▸ **What is required**: Exactly as written, transcribe the lines that run from the one containing "cytoplasmic/membranous and nuclear" to the end of the records below.

[Saved entries]
☆ ☆ ☆ ☆ ☆
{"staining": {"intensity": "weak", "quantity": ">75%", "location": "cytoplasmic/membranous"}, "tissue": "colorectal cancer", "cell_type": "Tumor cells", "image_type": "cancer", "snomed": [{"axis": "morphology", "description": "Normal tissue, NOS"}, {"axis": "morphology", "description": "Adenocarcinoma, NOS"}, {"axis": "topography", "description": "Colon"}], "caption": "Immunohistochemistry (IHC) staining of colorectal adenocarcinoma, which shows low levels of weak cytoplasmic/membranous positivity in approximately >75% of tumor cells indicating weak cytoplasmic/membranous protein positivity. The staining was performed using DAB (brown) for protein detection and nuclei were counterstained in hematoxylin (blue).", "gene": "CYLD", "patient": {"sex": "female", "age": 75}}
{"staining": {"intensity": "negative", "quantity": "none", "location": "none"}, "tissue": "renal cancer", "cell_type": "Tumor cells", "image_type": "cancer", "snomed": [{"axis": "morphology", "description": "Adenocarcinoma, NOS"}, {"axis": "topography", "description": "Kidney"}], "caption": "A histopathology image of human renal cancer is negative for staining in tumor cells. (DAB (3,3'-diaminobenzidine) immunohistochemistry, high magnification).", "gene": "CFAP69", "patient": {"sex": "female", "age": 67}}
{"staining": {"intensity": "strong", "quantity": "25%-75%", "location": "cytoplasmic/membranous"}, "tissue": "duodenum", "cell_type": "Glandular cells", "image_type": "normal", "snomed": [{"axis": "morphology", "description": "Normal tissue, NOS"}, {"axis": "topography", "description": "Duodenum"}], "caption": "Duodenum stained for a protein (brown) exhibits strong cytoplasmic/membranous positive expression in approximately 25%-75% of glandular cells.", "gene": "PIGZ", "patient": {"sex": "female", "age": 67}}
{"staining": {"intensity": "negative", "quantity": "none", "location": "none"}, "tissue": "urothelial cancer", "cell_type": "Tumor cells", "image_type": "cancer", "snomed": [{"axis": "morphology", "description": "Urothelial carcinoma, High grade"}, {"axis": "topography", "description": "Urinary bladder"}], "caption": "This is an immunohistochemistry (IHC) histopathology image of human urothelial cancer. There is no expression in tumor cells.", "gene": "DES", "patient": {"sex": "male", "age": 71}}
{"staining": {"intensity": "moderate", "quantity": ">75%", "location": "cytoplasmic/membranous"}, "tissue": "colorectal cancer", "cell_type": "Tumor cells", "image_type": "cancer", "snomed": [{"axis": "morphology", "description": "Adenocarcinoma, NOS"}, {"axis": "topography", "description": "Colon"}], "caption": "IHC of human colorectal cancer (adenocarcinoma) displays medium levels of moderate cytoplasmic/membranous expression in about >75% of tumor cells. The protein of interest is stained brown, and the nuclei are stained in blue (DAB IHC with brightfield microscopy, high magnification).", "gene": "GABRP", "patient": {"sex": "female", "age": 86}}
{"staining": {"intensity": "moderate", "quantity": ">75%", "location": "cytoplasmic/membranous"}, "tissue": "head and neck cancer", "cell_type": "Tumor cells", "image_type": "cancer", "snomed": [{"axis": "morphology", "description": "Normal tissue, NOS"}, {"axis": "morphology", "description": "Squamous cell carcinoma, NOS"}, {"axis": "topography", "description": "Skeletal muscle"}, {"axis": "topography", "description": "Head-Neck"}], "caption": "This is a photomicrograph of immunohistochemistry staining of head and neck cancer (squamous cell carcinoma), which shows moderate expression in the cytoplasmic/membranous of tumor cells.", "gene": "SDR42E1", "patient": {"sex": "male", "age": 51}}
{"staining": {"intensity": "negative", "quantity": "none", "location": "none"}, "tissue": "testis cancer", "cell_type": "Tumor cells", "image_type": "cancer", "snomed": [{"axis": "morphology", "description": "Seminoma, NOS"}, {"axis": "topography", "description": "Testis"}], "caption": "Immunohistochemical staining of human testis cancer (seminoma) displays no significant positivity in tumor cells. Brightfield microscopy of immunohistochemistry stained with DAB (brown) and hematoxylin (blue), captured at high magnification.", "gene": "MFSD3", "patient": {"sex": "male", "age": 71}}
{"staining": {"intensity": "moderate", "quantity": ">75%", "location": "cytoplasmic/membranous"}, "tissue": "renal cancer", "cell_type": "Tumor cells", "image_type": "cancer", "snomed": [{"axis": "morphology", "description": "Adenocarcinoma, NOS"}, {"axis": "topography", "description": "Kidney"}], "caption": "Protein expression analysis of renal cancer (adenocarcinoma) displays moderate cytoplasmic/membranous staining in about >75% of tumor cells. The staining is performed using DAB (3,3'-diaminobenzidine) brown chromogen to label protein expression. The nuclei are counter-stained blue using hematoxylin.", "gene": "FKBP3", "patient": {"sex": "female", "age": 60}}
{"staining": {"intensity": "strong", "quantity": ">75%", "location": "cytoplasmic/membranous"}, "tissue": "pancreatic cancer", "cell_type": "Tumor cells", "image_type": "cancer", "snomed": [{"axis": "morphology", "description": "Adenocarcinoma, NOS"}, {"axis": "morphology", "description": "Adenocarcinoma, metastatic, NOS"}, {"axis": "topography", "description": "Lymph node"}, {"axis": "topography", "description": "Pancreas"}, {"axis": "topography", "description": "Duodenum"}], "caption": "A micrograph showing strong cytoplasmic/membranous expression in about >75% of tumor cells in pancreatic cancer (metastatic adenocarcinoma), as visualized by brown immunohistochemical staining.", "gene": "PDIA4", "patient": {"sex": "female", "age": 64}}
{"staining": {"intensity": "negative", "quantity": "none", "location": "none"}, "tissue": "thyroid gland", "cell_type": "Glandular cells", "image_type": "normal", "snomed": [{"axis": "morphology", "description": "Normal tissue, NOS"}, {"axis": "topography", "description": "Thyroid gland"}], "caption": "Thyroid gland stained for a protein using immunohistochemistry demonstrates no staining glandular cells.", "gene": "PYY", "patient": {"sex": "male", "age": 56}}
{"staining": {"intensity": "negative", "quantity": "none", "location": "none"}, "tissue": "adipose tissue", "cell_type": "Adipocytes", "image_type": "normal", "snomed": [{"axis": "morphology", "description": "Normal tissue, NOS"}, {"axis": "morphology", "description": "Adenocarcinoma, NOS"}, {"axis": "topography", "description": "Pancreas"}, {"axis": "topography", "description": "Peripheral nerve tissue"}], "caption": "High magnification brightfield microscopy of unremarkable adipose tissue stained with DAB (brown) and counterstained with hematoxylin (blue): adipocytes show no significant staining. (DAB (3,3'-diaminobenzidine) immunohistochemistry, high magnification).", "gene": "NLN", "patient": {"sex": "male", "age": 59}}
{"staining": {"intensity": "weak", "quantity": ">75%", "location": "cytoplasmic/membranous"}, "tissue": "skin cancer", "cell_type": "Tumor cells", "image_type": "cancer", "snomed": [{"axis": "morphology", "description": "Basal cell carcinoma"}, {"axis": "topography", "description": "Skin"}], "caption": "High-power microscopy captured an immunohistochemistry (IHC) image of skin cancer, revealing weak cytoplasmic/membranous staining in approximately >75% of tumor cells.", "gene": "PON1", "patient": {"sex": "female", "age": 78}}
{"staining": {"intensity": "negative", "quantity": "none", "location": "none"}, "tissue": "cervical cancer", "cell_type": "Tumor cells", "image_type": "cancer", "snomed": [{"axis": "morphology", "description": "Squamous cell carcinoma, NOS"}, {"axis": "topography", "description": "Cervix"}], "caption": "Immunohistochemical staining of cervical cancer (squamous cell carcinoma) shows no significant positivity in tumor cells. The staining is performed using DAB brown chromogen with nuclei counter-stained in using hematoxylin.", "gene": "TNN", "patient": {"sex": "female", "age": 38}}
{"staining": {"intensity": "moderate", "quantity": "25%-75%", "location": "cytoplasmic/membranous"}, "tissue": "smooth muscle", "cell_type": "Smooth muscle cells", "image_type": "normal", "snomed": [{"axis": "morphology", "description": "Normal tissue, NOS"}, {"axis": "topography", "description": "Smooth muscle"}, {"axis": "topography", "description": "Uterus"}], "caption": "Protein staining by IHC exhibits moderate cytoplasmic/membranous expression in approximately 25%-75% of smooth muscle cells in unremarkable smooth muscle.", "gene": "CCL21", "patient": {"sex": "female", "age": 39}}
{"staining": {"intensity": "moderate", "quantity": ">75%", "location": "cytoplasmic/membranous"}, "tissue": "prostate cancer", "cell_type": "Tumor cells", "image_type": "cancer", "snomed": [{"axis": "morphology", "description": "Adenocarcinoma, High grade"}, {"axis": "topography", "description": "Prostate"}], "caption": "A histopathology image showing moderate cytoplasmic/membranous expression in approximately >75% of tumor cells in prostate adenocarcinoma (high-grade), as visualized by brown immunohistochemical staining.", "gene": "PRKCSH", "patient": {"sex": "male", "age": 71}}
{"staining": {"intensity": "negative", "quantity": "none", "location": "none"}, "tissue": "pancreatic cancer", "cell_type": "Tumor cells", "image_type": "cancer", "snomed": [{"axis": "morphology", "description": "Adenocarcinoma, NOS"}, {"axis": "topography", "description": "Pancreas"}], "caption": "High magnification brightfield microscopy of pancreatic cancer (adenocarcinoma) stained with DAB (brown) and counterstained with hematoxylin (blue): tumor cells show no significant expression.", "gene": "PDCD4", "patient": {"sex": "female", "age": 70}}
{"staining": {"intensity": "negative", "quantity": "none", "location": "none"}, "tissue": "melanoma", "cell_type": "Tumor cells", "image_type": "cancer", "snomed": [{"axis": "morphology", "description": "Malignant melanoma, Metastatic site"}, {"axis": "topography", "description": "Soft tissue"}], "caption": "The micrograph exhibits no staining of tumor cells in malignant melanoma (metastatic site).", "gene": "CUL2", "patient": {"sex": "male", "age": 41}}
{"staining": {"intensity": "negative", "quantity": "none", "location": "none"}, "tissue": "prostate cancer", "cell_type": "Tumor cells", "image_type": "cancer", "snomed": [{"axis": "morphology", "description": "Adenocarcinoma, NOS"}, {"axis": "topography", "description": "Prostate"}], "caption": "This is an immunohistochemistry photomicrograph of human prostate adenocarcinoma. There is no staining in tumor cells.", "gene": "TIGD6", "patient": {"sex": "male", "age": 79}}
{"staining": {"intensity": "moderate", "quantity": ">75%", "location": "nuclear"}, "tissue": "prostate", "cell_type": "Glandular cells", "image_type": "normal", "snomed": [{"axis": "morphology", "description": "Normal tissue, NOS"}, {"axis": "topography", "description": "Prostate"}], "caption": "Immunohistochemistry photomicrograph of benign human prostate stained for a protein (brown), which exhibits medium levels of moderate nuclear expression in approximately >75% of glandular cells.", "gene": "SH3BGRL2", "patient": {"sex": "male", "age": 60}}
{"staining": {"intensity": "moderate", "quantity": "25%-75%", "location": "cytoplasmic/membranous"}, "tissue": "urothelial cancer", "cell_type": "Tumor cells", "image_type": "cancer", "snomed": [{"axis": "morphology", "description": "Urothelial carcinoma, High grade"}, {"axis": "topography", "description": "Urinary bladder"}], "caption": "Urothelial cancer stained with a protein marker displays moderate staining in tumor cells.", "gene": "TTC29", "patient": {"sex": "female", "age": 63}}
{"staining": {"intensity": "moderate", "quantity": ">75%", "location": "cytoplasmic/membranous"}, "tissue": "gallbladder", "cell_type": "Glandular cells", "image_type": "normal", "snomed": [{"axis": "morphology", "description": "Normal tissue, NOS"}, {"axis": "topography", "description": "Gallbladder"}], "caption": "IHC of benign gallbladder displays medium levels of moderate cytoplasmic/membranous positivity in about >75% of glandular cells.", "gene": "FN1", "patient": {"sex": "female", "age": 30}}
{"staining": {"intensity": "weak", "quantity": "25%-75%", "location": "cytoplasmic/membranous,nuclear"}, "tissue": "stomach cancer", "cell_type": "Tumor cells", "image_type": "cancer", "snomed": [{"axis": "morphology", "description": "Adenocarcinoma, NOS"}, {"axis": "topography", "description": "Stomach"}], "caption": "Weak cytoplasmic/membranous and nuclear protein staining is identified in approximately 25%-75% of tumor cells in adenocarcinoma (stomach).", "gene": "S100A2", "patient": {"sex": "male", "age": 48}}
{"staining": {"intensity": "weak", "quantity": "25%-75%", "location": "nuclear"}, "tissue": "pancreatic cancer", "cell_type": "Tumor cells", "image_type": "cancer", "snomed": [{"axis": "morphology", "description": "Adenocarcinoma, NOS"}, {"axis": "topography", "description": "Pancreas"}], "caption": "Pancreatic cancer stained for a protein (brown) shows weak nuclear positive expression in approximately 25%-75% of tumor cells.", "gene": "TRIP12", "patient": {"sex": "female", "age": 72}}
☆ ☆ ☆ ☆ ☆
▸ **Response to the exercise**:
{"staining": {"intensity": "weak", "quantity": "25%-75%", "location": "cytoplasmic/membranous,nuclear"}, "tissue": "stomach cancer", "cell_type": "Tumor cells", "image_type": "cancer", "snomed": [{"axis": "morphology", "description": "Adenocarcinoma, NOS"}, {"axis": "topography", "description": "Stomach"}], "caption": "Weak cytoplasmic/membranous and nuclear protein staining is identified in approximately 25%-75% of tumor cells in adenocarcinoma (stomach).", "gene": "S100A2", "patient": {"sex": "male", "age": 48}}
{"staining": {"intensity": "weak", "quantity": "25%-75%", "location": "nuclear"}, "tissue": "pancreatic cancer", "cell_type": "Tumor cells", "image_type": "cancer", "snomed": [{"axis": "morphology", "description": "Adenocarcinoma, NOS"}, {"axis": "topography", "description": "Pancreas"}], "caption": "Pancreatic cancer stained for a protein (brown) shows weak nuclear positive expression in approximately 25%-75% of tumor cells.", "gene": "TRIP12", "patient": {"sex": "female", "age": 72}}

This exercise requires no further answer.